You get a lot of people who feel that Helvetica makes everything better and Comic Sans is the typeface of the devil. Here are two designs that follow different philosophies… one based on flat design and Helvetica and one based on a more dimensional design and Comic Sans. I asked my two-year old (who would be the target audience) which he liked better… guess which he chose? Everything has its place. It is vital to consider the tastes of the audience.
Whether it be typefaces, copywriting, or design style, it is all a question of context.
(Note: these weren’t done for a client… they are quick and dirty designs for illustrative purposes. Although I do like the bear).
That’s what advertising is about. It is about telling a story. A story of boy has a problem, girl has the solution. Boy meets girl and she solves his problem.
Substitute boy with your target audience and girl with your company and you have an ad.
You are trying to convince your target audience that your product or service is the very thing they need to solve their problem or meet their need.

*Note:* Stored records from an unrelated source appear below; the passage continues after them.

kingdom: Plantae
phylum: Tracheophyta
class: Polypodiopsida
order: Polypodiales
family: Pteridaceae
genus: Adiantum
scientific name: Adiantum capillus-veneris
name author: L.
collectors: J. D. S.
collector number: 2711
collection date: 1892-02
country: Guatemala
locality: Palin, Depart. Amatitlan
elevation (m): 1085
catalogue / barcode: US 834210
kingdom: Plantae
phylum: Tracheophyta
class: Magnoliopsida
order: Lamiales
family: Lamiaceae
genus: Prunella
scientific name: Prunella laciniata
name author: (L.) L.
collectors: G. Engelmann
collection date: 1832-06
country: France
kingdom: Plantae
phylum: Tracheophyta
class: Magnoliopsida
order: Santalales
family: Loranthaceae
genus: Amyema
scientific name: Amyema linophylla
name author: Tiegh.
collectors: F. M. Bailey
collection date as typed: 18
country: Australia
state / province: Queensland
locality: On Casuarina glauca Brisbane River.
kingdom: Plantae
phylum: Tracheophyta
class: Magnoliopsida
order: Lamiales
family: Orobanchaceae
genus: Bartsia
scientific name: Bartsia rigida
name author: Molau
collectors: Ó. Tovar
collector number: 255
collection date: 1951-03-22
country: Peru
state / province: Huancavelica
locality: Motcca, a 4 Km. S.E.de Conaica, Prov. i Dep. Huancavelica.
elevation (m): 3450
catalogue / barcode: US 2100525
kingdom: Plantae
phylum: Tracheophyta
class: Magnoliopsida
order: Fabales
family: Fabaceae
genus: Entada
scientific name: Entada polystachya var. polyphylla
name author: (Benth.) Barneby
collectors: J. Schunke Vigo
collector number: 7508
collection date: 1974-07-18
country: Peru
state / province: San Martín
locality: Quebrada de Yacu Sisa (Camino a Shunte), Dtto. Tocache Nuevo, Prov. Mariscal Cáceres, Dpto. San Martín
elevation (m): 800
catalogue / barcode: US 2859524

It is as simple as that. If you don’t engage your target by making them empathize with the story, you aren’t engaging them. A list of your product’s benefits simply isn’t enough. It won’t compel your audience to put themselves in a position that makes them want to come to you. People are convinced to act based on need or perceived need. If you can’t make them feel that conviction, that need to have a problem solved, then you have probably failed to get a customer.
And without your customers you don’t live happily ever after.